If you have a favorite pair of over-the-ear headphones you may want to consider upgrading them with a wireless option. The key word here is “option” because these still retain their functionality as a wired headphone. This is nice if you only want to deal with battery life when you’re actually roaming around.
Of course the thing that makes this type of hack work is the extra room inside the body of the earpieces. [Tony] cracked them open and decided there was just enough room to fit the internals of a Bluetooth audio adapter. It has it’s own Li-ion battery (boasting 12 hours of use) which is why there is an added charging port. To fit the board he had to remove some of the aluminum body from the enclosed part of the headphones. He also wired up a tactile switch to act as the power button for the Bluetooth module.
Details are scarce on how the speakers are wired between the module and the jack. But we think he simply wired them in parallel rather than using a switched jack. You can see a quick demo after the break but it really doesn’t augment the build details at all.
Sorry for not writing how the module was wired in the thread. The bluetooth module is wired in parallel to the original 3.5mm input wire. -Tony
I always wanted to do this to my old Motorola S9 bluetooth headphones.
that would be the opposite of this hack. taking already wireless headphones and adding a wired option. it boggles my mind how so many bluetooth headphones exist and how so few have the wired option as well. seems like a no-brainer.
oh, no, youre right, the article and title are just written poorly.
wait, no, I am right. these previously were WIRED, he made them WIRELESS. why was this so difficult to communicate?
I would like to add a WIRED option to my Plantronics 995H too!
I have a pair of Sennheiser HD 205’s that I would like to pull this off with, but I am happy just with having the 3.5mm port that I modded into them. Was not happy with the massive amount of cord they came with, and having this removable cord option was the best that I could ever do.
with any decent headphones (or ears) modifying the internals to accommodate additional circuitry (or anything really), and therefore changing the sound dynamics of the cup the driver sits in will most likely adversely affect the sound. just sayin’, before you go chopping up your nice headphones.
What I don’t like about bluetooth, is the 200ms or so delay it adds to all sound. It’s fine for music, and movies with a player compensating for that, but quite bad for gaming and completely useless as a monitor.
I’d like to see a hack like this, but with something different than bluetooth, without that much delay. Maybe an RF24 transciever, hooked into an arduino?
Then, making it a triple-option (wired, RF24, BT), would be real cool.
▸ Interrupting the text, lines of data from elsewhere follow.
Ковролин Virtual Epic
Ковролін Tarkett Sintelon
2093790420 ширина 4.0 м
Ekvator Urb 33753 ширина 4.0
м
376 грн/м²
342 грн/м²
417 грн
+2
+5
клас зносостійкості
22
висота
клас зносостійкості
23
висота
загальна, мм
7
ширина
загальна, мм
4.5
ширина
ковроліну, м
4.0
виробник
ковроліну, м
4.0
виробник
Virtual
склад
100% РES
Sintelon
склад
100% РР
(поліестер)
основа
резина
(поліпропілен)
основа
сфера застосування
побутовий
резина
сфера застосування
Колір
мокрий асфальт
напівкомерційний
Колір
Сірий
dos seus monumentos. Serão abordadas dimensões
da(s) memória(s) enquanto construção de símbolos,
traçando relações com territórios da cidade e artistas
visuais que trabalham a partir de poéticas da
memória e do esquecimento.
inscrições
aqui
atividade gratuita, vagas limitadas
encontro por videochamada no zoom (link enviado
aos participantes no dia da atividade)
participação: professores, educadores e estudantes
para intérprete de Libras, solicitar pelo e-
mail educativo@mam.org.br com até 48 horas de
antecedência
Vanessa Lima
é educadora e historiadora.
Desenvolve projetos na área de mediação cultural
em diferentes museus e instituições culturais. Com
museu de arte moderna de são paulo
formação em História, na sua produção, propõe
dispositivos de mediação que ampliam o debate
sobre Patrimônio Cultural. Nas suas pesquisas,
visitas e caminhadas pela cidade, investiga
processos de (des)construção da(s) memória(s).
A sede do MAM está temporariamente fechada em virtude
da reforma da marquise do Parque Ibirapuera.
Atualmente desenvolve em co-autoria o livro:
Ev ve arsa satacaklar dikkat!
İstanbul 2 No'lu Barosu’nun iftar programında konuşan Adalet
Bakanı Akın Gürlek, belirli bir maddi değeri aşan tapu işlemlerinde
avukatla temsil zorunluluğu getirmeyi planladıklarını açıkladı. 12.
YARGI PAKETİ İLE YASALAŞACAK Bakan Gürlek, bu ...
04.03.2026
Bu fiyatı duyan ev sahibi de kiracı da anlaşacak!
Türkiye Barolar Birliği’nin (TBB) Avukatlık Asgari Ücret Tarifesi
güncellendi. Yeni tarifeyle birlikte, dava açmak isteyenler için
But there is the whole size issue.
That’s a really good job, they look great. The only advice I would have is that you could probably flash the BT module to whatever name you wanted it, using a USBasp device. Here’s a link: http://www.hobbyist.co.nz/?q=bluetooth-module-configurations
Wish this would work for me. My headphones are true 5.1 surround sound requiring 6 channels.
How do they fit on your head?
Most likely they are accepting 5.1 format and mixing it down to 2 channel or maybe two drivers per cup. Which is a total waste of our hearing, they tried that back in the quad era. Most good sound cards etc. have software modes for headphones often with real binaural ( infinite channels in 3D) instead of just 5 channels of mono tracks. Games take advantage of this. True 3D instead of penta-phonic inside your head.
Jack should be wired to cut out the BT when using a hifi source, the loading of the idle amp can screw with the medium impedance signal.
Really? Headphones are 32 ohms, what’s the impedance of a turned-off amp? I’d have thought quite high bit it’s not something I know a lot about.
Still, as you say, switching stereo jack sockets are really easy to get hold of, it’s just a matter of using the right pins.